SEC Star notes that at the policy level, the CSRC explicitly supports leading companies to list in Hong Kong. The Hong Kong Stock Exchange has introduced measures such as fast-track approval for A-share companies, and special lines for biotech and tech companies, facilitating cross-border listings for mainland biotech firms. “A+H” listings have become a new industry trend.
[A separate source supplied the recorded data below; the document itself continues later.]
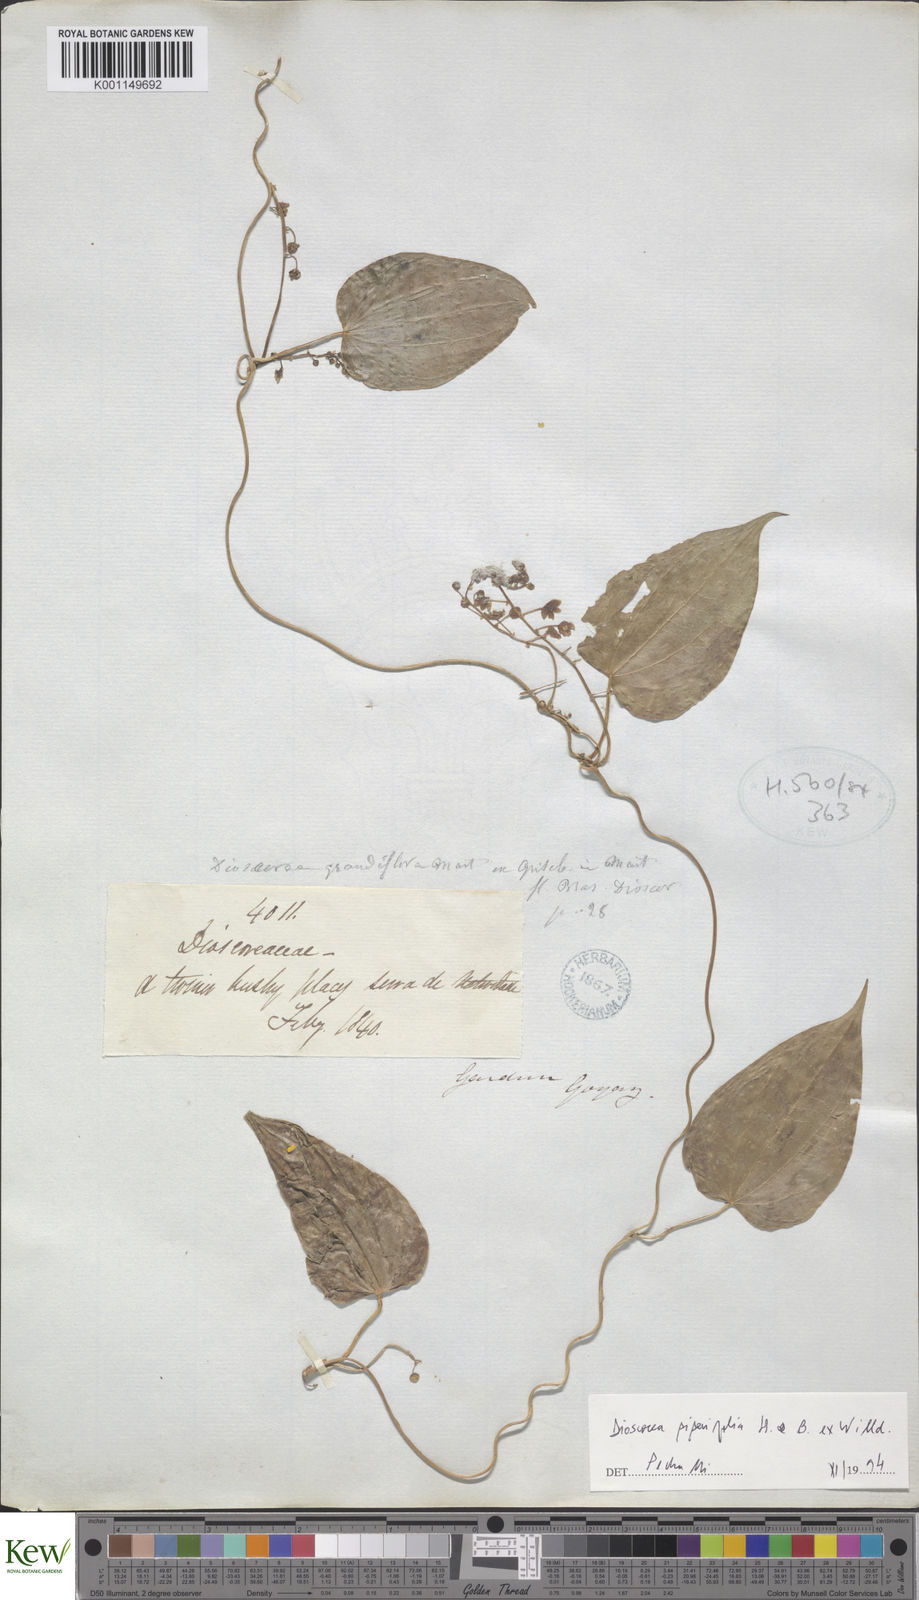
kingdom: Plantae
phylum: Tracheophyta
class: Liliopsida
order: Dioscoreales
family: Dioscoreaceae
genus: Dioscorea
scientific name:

Aligned with HKEX rules, Detech has initiated a Hong Kong listing, which is a necessary step to expand new financing channels. The company states that the main purpose of applying for a Hong Kong listing is to deepen its global strategy, enhance its international brand image, and improve core competitiveness. According to the prospectus, the net proceeds from the Hong Kong IPO will mainly be used for clinical development or preclinical research of Shuvoze, Gaorui Ze, DZD6008, and other products, as well as sales and marketing activities.

However, Detech still faces multiple challenges in the pharmaceutical industry. The industry is characterized by rapid technological iteration, fierce competition, and a focus on patent-protected drugs. The company must compete with large domestic and international pharmaceutical firms and contend with emerging biotech startups. Many similar indications and candidate drugs are under development. Even with heavy R&D investment, the company may face difficulties in timely, low-cost development and commercialization of new candidates or expanded indications, as well as issues related to intellectual property protection.